Reading text>
┄┄┄┄┄┄┄┄┄┄┄┄┄┄┄┄┄┄┄┄
Query and Retrieve Jobs#
Explore, Inspect, and Download Outputs with the Tapis v3 Python SDK (Tapipy)
Tapis allows you to retrieve both metadata and actual data (outputs) for all your jobs — whether they were submitted directly through Tapis or via any DesignSafe application (such as the OpenSeesMP and OpenSeesSP web portal apps).
Three levels of job information#
When working with Tapis, you typically follow a three-step process to explore and extract job data. Each step has dedicated functions suited for that stage:
Explore all jobs (overview metadata)
List jobs — get overview metadata across many jobs.
Use getJobList() to retrieve high-level metadata for all your jobs, such as job names, UUIDs, submission times, statuses, and applications used.
This is perfect for building a summary DataFrame to explore your jobs and decide which one to examine in detail.
Get detailed metadata for a specific job
Inspect a specific job — retrieve full configuration and lifecycle.
Once you identify a job of interest (via its UUID), you can retrieve full metadata and execution details with:
getJob(uuid) for complete job configuration and input/output settings.
getJobStatus(uuid) for current execution state and progress.
getJobHistory(uuid) to see a timeline of events and status changes — helpful for performance tuning or debugging failures.
Access and download job outputs
Retrieve outputs — browse and download results.
After you’ve drilled into a specific job, use:
getJobOutputList(uuid) to list all output files and folders produced by the job.
getJobOutputDownload(uuid, outputPath) to download individual files to your local workspace.
┄┄┄┄┄┄┄┄┄┄┄┄┄┄┄┄┄┄┄┄
Recorded information>
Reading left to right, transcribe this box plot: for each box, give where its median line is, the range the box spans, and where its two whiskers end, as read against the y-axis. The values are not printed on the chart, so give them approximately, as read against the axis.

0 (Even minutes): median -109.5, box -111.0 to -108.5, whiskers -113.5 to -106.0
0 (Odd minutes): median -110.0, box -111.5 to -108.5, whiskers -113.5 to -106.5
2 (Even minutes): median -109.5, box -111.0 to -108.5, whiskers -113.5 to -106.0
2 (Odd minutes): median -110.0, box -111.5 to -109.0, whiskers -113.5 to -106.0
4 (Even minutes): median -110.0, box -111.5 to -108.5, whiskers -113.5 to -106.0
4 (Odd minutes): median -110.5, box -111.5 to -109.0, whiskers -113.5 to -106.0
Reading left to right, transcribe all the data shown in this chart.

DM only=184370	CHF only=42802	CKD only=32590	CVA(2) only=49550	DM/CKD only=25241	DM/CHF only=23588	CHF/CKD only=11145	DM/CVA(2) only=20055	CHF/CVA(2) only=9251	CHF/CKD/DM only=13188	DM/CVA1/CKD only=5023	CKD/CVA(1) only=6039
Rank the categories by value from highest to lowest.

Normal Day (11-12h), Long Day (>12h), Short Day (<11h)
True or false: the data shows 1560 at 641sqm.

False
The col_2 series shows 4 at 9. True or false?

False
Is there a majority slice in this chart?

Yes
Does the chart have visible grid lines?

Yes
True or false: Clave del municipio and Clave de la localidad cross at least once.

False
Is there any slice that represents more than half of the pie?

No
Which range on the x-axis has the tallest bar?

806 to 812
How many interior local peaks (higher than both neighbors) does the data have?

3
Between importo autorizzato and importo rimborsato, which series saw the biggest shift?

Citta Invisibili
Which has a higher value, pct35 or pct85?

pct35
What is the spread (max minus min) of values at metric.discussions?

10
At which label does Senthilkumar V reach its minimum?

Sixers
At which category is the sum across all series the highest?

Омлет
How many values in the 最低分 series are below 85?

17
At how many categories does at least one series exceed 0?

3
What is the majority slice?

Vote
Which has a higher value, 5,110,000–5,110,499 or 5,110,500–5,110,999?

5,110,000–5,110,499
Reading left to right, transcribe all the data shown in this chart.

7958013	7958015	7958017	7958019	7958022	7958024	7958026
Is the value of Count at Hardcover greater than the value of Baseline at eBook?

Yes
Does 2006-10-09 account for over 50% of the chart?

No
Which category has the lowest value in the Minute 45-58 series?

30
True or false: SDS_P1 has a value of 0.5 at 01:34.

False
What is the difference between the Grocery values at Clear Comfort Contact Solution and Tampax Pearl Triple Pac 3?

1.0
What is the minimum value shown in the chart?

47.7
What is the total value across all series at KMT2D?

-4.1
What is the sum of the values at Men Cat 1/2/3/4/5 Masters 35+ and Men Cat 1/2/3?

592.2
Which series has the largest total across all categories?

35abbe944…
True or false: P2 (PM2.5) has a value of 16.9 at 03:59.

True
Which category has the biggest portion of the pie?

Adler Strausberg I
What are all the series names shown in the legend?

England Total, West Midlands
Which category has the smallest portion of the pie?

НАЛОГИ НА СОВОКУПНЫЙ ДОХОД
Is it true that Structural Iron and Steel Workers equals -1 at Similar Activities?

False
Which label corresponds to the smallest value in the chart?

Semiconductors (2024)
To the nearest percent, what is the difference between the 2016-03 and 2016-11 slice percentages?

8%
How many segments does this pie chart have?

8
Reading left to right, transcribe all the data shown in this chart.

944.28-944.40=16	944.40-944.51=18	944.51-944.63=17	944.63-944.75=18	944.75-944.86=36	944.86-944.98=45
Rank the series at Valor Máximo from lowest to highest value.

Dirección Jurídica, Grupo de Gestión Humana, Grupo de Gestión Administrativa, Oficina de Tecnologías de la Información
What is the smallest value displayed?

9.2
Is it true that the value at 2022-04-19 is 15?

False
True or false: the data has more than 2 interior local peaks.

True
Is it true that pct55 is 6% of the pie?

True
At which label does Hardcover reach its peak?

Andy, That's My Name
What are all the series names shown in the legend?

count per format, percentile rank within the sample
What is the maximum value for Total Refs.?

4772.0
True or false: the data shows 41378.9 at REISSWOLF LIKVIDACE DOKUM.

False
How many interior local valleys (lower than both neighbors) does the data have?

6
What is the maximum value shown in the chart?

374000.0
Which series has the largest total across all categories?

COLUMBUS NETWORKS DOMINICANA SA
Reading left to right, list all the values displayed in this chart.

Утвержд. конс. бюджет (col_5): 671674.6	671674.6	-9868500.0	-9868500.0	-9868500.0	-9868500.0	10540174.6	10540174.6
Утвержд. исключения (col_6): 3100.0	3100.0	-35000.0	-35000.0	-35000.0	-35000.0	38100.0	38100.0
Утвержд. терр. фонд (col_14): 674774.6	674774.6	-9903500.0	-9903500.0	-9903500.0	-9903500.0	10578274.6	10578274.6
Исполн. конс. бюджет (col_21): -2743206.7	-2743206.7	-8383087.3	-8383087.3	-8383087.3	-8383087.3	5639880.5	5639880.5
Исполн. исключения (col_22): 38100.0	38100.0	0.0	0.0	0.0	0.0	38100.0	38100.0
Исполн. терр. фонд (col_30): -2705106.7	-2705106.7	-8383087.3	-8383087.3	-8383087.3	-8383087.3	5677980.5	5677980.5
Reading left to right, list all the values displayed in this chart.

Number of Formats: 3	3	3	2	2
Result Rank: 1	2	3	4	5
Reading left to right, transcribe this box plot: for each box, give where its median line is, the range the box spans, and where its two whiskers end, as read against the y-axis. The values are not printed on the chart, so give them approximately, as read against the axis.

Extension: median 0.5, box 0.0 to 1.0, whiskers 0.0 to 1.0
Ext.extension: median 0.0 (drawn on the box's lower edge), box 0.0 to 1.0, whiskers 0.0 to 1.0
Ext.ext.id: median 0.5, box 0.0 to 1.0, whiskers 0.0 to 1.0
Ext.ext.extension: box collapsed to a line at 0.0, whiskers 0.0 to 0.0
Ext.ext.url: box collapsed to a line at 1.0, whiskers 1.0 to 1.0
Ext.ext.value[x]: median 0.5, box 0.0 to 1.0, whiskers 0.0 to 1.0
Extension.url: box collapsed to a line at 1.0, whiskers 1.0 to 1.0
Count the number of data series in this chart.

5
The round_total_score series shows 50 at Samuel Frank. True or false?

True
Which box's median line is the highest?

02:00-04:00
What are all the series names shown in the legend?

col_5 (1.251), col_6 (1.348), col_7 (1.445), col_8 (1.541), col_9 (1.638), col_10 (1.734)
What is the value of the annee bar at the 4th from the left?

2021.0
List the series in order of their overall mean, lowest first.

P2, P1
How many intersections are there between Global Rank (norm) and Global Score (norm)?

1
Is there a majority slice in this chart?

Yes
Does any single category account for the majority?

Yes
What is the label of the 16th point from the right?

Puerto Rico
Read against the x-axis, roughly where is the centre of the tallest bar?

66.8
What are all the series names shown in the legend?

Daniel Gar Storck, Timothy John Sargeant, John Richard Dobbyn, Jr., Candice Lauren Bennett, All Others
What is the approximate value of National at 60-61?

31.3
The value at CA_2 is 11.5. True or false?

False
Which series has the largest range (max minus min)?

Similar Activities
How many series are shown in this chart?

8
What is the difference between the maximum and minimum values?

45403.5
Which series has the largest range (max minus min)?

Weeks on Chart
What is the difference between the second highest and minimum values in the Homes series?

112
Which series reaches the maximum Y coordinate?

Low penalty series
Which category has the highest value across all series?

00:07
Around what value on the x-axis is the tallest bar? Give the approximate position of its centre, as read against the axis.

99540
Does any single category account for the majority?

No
┄┄┄┄┄┄┄┄┄┄┄┄┄┄┄┄┄┄┄┄
Your objective> Reproduce the passage on querying and retrieving Tapis jobs between "Once you identify" and "and download results.", inclusive, renaming "getJobHistory" to "getJobTimeline" throughout.

Answer for this exercise>
Once you identify a job of interest (via its UUID), you can retrieve full metadata and execution details with:
getJob(uuid) for complete job configuration and input/output settings.
getJobStatus(uuid) for current execution state and progress.
getJobTimeline(uuid) to see a timeline of events and status changes — helpful for performance tuning or debugging failures.
Access and download job outputs
Retrieve outputs — browse and download results.